As of April 26, there had been 178 positive cases among students and staff present in district buildings since the beginning of the school year, requiring 991 people to quarantine, according to the district’s public case count page. Of those, 16 and 99, respectively, had come within the past two weeks.
One concern when the idea was suggested was students’ access to phones, but Haskins said the district-provided Chromebooks have a QR scanner they can use. If they don’t have that, staff can also use their own devices to scan the code and enter the student’s information.
Haskins said the procedure has also allowed them to be creative with spaces. For example, finding space for staff who shared offices was an important consideration, especially those that meet with students.
“Because we didn’t have students and staff browsing in the stacks, the library then was transformed to a place where you kind of had, we call it hotel office space,” Haskins said, noting that each table has its own code for students and staff to scan.
Long-term, it could eliminate the traditional clipboard and paper sign-in systems in place, which often collect the same information but require pages of paper daily and are harder to access. The QR codes can also provide information for who is seeking what kind of help, which can inform outreach or other supports, Haskins said.

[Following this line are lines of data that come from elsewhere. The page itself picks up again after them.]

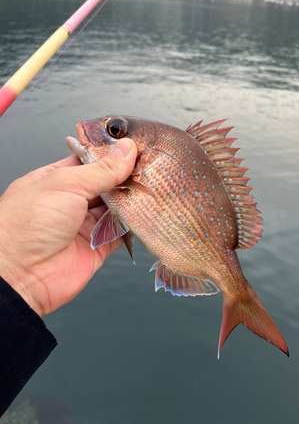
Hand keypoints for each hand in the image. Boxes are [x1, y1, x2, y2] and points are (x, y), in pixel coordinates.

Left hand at [0, 139, 136, 316]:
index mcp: (56, 180)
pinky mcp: (96, 248)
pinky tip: (145, 214)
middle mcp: (69, 202)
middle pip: (105, 184)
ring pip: (115, 208)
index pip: (89, 161)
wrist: (20, 276)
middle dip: (125, 177)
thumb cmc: (28, 225)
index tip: (135, 147)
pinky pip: (119, 233)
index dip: (111, 154)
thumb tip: (126, 150)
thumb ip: (101, 170)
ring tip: (152, 188)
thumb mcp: (66, 185)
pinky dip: (133, 226)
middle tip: (150, 167)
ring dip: (131, 200)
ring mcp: (83, 226)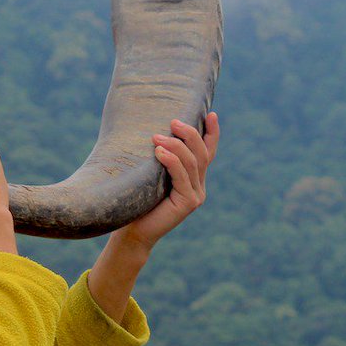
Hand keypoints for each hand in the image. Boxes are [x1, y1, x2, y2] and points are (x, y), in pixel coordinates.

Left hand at [113, 111, 219, 253]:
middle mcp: (198, 186)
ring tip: (158, 137)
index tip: (211, 113)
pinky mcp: (189, 203)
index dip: (212, 133)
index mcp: (193, 178)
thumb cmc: (139, 201)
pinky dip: (171, 161)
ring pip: (193, 162)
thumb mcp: (152, 174)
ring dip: (176, 146)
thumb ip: (161, 158)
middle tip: (174, 121)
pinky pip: (182, 176)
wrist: (134, 232)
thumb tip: (155, 131)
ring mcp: (196, 195)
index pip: (208, 152)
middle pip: (202, 153)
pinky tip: (159, 152)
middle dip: (190, 134)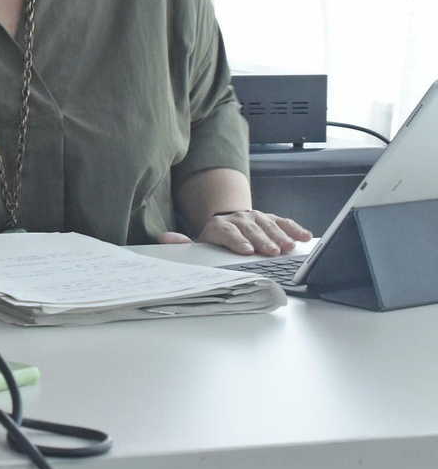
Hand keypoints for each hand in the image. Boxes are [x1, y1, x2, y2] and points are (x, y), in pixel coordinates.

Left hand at [158, 209, 310, 255]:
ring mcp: (256, 216)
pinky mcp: (270, 218)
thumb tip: (164, 238)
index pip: (227, 232)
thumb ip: (183, 243)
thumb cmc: (215, 239)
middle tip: (271, 251)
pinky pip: (284, 222)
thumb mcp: (199, 242)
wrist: (228, 222)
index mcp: (219, 226)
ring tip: (288, 247)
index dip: (236, 241)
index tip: (246, 251)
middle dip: (261, 240)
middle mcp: (239, 218)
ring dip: (280, 236)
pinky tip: (305, 237)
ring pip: (269, 225)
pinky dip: (295, 228)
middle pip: (251, 229)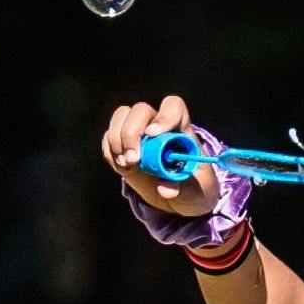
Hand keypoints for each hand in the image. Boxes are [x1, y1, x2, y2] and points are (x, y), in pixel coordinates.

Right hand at [101, 96, 245, 258]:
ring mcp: (139, 133)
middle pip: (140, 110)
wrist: (179, 197)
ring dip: (117, 140)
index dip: (163, 116)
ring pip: (121, 117)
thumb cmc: (193, 188)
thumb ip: (182, 187)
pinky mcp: (123, 146)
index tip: (153, 135)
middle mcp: (158, 125)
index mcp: (181, 129)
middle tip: (134, 160)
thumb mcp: (195, 191)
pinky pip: (109, 138)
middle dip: (132, 133)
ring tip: (127, 164)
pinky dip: (110, 151)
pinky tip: (121, 166)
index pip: (173, 106)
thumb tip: (166, 190)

“We’ve been forced to do things that’ll end up being good for our school systems,” he said. “Getting rid of a clipboard sign-in sheet in your shared spaces is probably a long time coming. I’m glad that we are able to be pushed, for safety reasons really, to be able to do this.”
Haskins said it’s been “exciting” to see an attempt to use technology go smoothly, with the system beginning as ninth- and 12th-graders returned last week, though it has not been used to trace a positive case yet. He suggested schools need to “do more of that" with potential technology tools.
“Without the pandemic, you don’t try new things as fast,” he said. “Maybe it’s a lesson for other things we could do to help our schools transform.”